Au troisième soir de la convention républicaine de Cleveland (Ohio), deux possibilités s’offraient mercredi 20 juillet aux jeunes prétendants à l’investiture républicaine défaits cette année par Donald Trump mais qui n’ont pas abdiqué leur ambition : le ralliement sans panache ou l’obstination. Le gouverneur du Wisconsin Scott Walker et le sénateur de Floride Marco Rubio, qui s’est exprimé par le truchement d’une vidéo, ont choisi la première option, la plus confortable devant une salle majoritairement acquise à l’homme d’affaires. Pas le sénateur du Texas Ted Cruz.

Soucieux de ne pas être associés à une éventuelle défaite, les deux premiers ont assuré une sorte de service minimum, déployant la plus grande part de leur énergie à attaquer la future candidate démocrate, Hillary Clinton. Avec sans doute déjà en tête la prochaine course à l’investiture, ils ont limité au strict minimum les mentions du candidat officiel du Parti républicain : trois pour le gouverneur contre deux pour le sénateur. Se voulant réaliste, M. Walker a rappelé le dilemme qui s’offre aux conservateurs restés hostiles au milliardaire. « Un vote autre que pour Donald Trump est un vote pour Hillary Clinton », a-t-il assuré alors qu’il venait de faire répéter une bonne vingtaine de fois aux délégués que « l’Amérique mérite mieux ».

Succédant à M. Rubio, M. Cruz s’est montré encore plus parcimonieux. Il n’a cité qu’une seule fois le nom du magnat de l’immobilier, au tout début de son intervention, lorsqu’il l’a félicité pour avoir été désigné officiellement candidat pour l’élection du 8 novembre. Le sénateur du Texas allait-il aller plus loin et appeler ouvertement ses partisans à voter pour le milliardaire en novembre ? C’était ce que voulait entendre le camp Trump, mais son attente a été déçue.

« Levez-vous, parlez et votez selon votre conscience »

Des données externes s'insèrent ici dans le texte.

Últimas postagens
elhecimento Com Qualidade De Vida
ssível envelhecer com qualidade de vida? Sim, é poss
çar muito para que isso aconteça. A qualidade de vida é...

Sans s’attarder à stigmatiser la candidate démocrate comme les orateurs qui l’avaient précédé et en évitant soigneusement toute forme d’éloge des qualités qu’il pourrait reconnaître en M. Trump, M. Cruz a rappelé avec insistance à quels principes et à quelles valeurs un candidat républicain devait se remettre. Une façon détournée d’entretenir le doute sur les convictions conservatrices du milliardaire.

« Si vous aimez votre pays et aimez vos enfants autant que je les aime, levez-vous, parlez et votez selon votre conscience », a tonné M. Cruz, impassible sous les huées, alors que le candidat investi, omniprésent depuis le début de la convention, faisait son apparition dans le carré réservé aux personnalités pour entendre le discours à venir de son fils cadet, Eric, et sans doute aussi pour tenter de voler la vedette au sénateur. M. Trump a donc pu entendre l’exhortation de M. Cruz : « Votez pour des candidats auxquels vous faites confiance pour défendre vos libertés et respecter la Constitution ! », sans que ce dernier ne mentionne une nouvelle fois le nom du candidat officiel du camp républicain.

Le trouble causé par ce signe de défiance a contraint l’ancien « speaker » (président) de la Chambre des représentants, Newt Gingrich, qui s’exprimait ensuite, à défendre la thèse hardie d’un malentendu, M. Trump répondant selon lui parfaitement au portrait-robot esquissé par M. Cruz. L’ancien héraut du « contrat » conservateur « pour l’Amérique », il y a deux décennies, n’a sans doute trompé personne.

« Je ne sais pas ce que l’avenir nous réserve »

Un peu plus tôt dans la journée, M. Cruz avait rassemblé ses partisans, en dehors du complexe qui abrite la convention, pour les remercier de l’engagement manifesté pendant sa campagne infructueuse. « Je ne sais pas ce que l’avenir nous réserve. Ce que je sais, c’est que nous avons l’obligation de suivre notre conscience. On parle beaucoup d’unité. Moi aussi je veux l’unité, mais l’unité doit se faire derrière des principes partagés, et pour défendre la liberté », avait-il dit, souvent interrompu par les cris de « 2020 » lancés par ses partisans les plus déterminés, dans une allusion claire à la prochaine élection présidentielle. « L’histoire n’est pas finie », glissait Marc Hader, un délégué de l’Oklahoma.

Un peu plus tôt, des huées avaient interrompu le constat glacial par le sénateur du Texas : « Nous avons un nominé. » Les cris de protestation s’étaient vite transformés en éclats de rire. Parce que cette journée était définitivement placée sous le signe de la rivalité restée entière entre les deux hommes, l’avion privé de M. Trump, frappé des énormes lettres composant son nom, venait de glisser dans le ciel derrière la scène sur laquelle avait pris place M. Cruz.